Short task 1
From the internal controls passage, retype the text between "Until we establish and maintain effective internal controls over" and "reporting inaccuracies and avoid delays in financial reporting.", inclusive.

Passage provided
§ §
Until we establish and maintain effective internal controls over financial reporting, we cannot assure you that we will have appropriate procedures in place to eliminate future financial reporting inaccuracies and avoid delays in financial reporting.
We have identified a number of material weaknesses in our financial reporting processes and internal controls. See “Management’s Report on Internal Controls over Financial Reporting.” As a result, there can be no assurance that we will be able to generate accurate financial reports in a timely manner. Failure to do so would cause us to breach the U.S. and Canadian securities regulations with respect to reporting requirements in the future as well as the covenants applicable to our indebtedness. This could, in turn, have a material adverse effect on our business and financial condition. Until we establish and maintain effective internal controls and procedures for financial reporting, we may not have appropriate measures in place to eliminate financial statement inaccuracies and avoid delays in financial reporting.
§ §
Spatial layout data
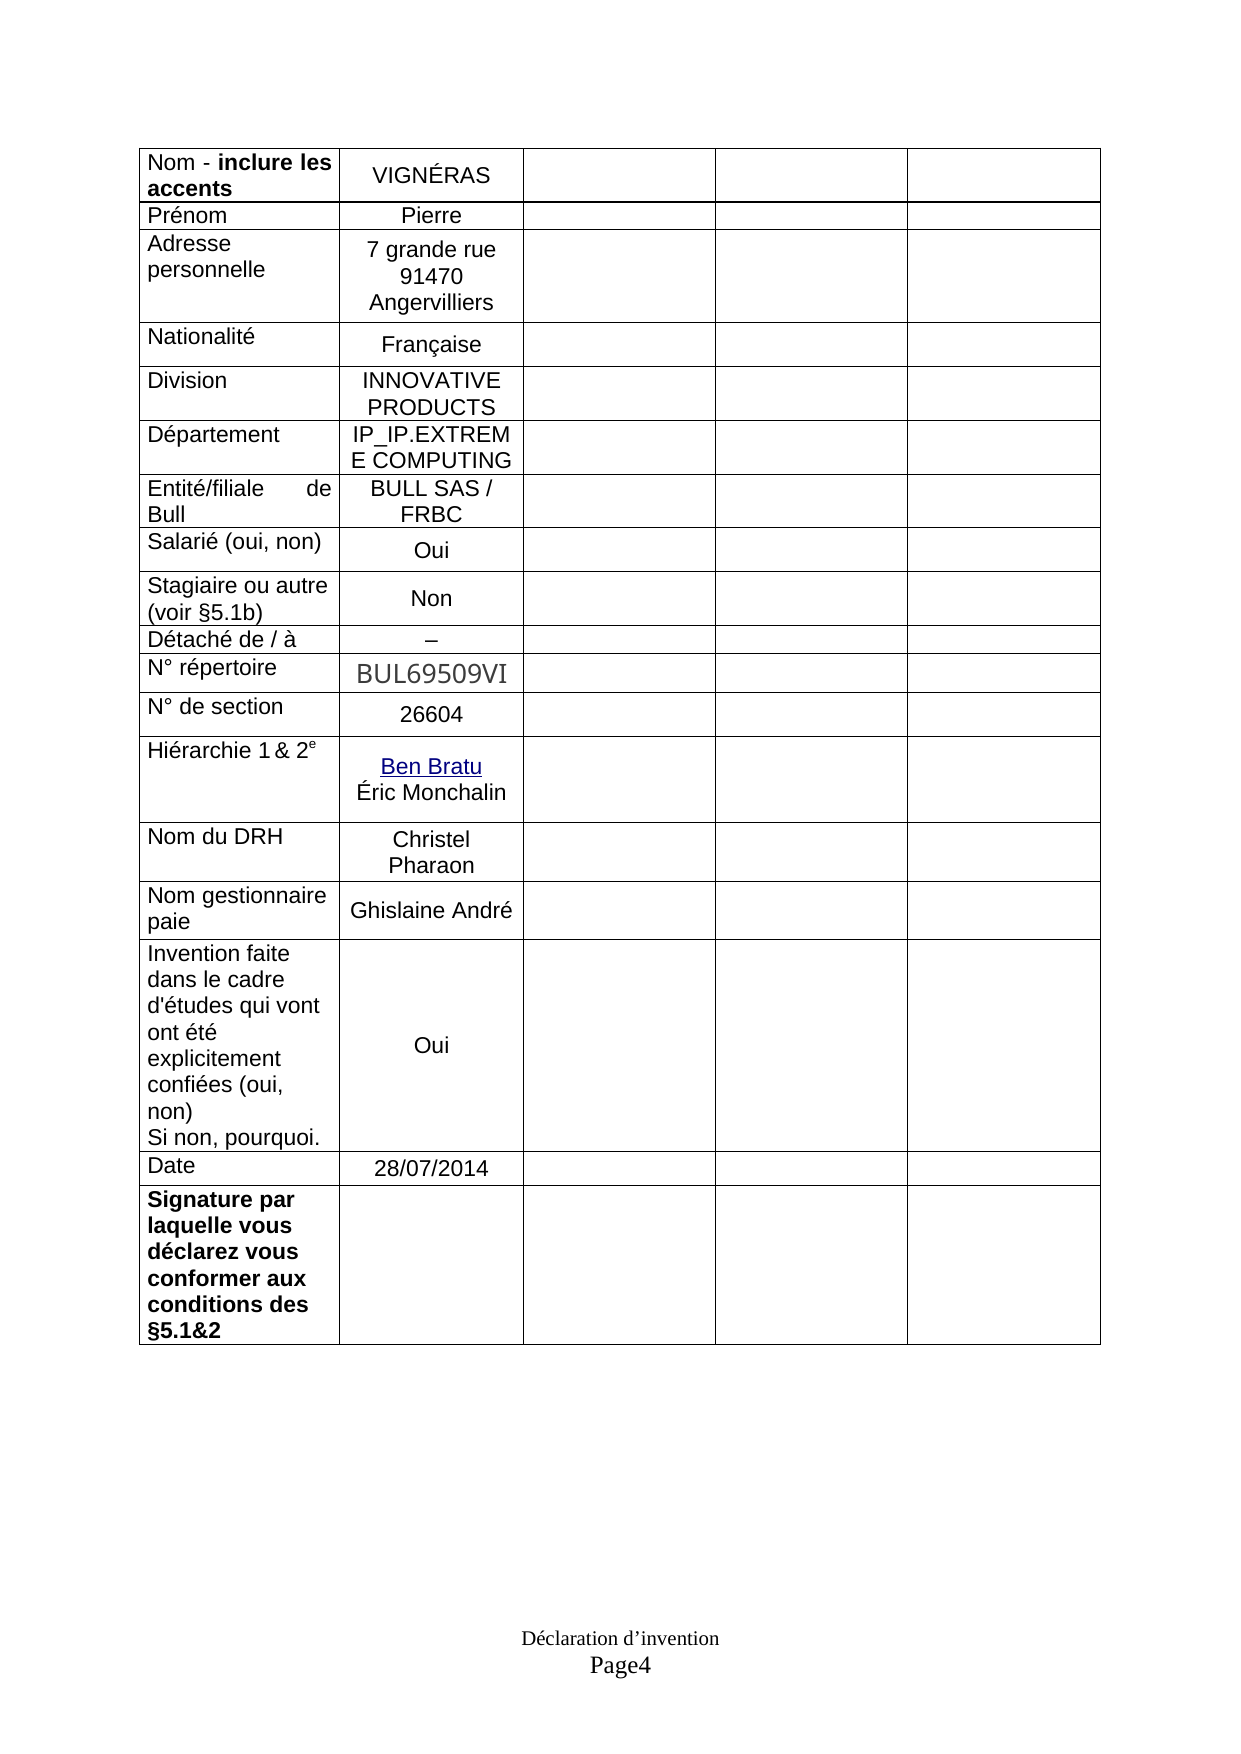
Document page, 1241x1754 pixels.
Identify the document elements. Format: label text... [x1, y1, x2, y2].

table_cell Française [340, 323, 523, 366]
table_cell Ghislaine André [340, 882, 523, 939]
table_cell N° de section [140, 693, 339, 736]
table_cell Détaché de / à [140, 626, 339, 652]
table_cell [908, 572, 1100, 625]
table_cell BUL69509VI [340, 654, 523, 692]
table_cell Ben Bratu Éric Monchalin [340, 737, 523, 822]
table_cell Nom du DRH [140, 823, 339, 881]
table_cell [716, 1152, 907, 1184]
table_cell [340, 1186, 523, 1344]
table_cell [908, 475, 1100, 527]
table_cell [716, 367, 907, 420]
table_cell [524, 230, 715, 322]
table_cell IP_IP.EXTREME COMPUTING [340, 421, 523, 473]
table_cell [716, 940, 907, 1151]
table_cell Oui [340, 528, 523, 571]
table_header VIGNÉRAS [340, 149, 523, 201]
table_cell [716, 626, 907, 652]
table_cell [716, 737, 907, 822]
table_cell BULL SAS / FRBC [340, 475, 523, 527]
table_cell [524, 823, 715, 881]
table_cell [524, 367, 715, 420]
table_cell Salarié (oui, non) [140, 528, 339, 571]
table_cell [524, 323, 715, 366]
table_cell [524, 475, 715, 527]
table_cell Adresse personnelle [140, 230, 339, 322]
table_cell [908, 421, 1100, 473]
table_cell Pierre [340, 203, 523, 229]
table_cell [908, 230, 1100, 322]
table_cell [524, 693, 715, 736]
table_cell [524, 654, 715, 692]
table_header Nom - inclure les accents [140, 149, 339, 201]
table_cell [716, 421, 907, 473]
table_cell [524, 203, 715, 229]
table_cell [908, 203, 1100, 229]
table_cell Entité/filiale de Bull [140, 475, 339, 527]
table_cell Prénom [140, 203, 339, 229]
table_cell [716, 203, 907, 229]
table_cell [908, 528, 1100, 571]
table_cell [908, 882, 1100, 939]
table_cell Nom gestionnaire paie [140, 882, 339, 939]
table_cell 7 grande rue 91470 Angervilliers [340, 230, 523, 322]
table_cell [524, 940, 715, 1151]
table_cell [908, 654, 1100, 692]
table_cell Division [140, 367, 339, 420]
table_cell [716, 823, 907, 881]
table_cell [908, 693, 1100, 736]
table_cell [908, 823, 1100, 881]
table_cell Stagiaire ou autre (voir §5.1b) [140, 572, 339, 625]
table_cell [908, 1186, 1100, 1344]
table_cell [716, 572, 907, 625]
table_cell 26604 [340, 693, 523, 736]
table_cell [524, 528, 715, 571]
table_cell Christel Pharaon [340, 823, 523, 881]
table_cell [524, 572, 715, 625]
table_cell Non [340, 572, 523, 625]
table_cell Date [140, 1152, 339, 1184]
table_cell [908, 737, 1100, 822]
table_cell [524, 737, 715, 822]
table_cell [908, 323, 1100, 366]
table_cell [716, 475, 907, 527]
table_cell [716, 323, 907, 366]
table_cell 28/07/2014 [340, 1152, 523, 1184]
table_cell INNOVATIVE PRODUCTS [340, 367, 523, 420]
table_header [716, 149, 907, 201]
table_cell [908, 626, 1100, 652]
table_cell [524, 626, 715, 652]
table_cell [908, 940, 1100, 1151]
table_cell Oui [340, 940, 523, 1151]
table_cell N° répertoire [140, 654, 339, 692]
table_cell Nationalité [140, 323, 339, 366]
table_cell – [340, 626, 523, 652]
table_cell [524, 1152, 715, 1184]
table_cell [908, 367, 1100, 420]
table_cell [716, 528, 907, 571]
table_cell [716, 230, 907, 322]
table_header [908, 149, 1100, 201]
table_cell [716, 654, 907, 692]
table_cell [716, 693, 907, 736]
table_cell [716, 882, 907, 939]
table_cell [524, 882, 715, 939]
table_cell [716, 1186, 907, 1344]
table_cell [524, 1186, 715, 1344]
table_cell Signature par laquelle vous déclarez vous conformer aux conditions des §5.1&2 [140, 1186, 339, 1344]
table_cell Hiérarchie 1 & 2e [140, 737, 339, 822]
table_header [524, 149, 715, 201]
table_cell Invention faite dans le cadre d'études qui vont ont été explicitement confiées (oui, non) Si non, pourquoi. [140, 940, 339, 1151]
table_cell [524, 421, 715, 473]
table_cell [908, 1152, 1100, 1184]
table_cell Département [140, 421, 339, 473]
§ §
Short task 2
Revise the rows from the start of the spatial layout data through the line holding "Identify the document", inclusive, replacing "pixels" with "px" and changing nothing else. Return only those lines and leave out the pictures.

Right answer 1
Until we establish and maintain effective internal controls over financial reporting, we cannot assure you that we will have appropriate procedures in place to eliminate future financial reporting inaccuracies and avoid delays in financial reporting.

Right answer 2
Document page, 1241x1754 px.
Identify the document elements. Format: label text... [x1, y1, x2, y2].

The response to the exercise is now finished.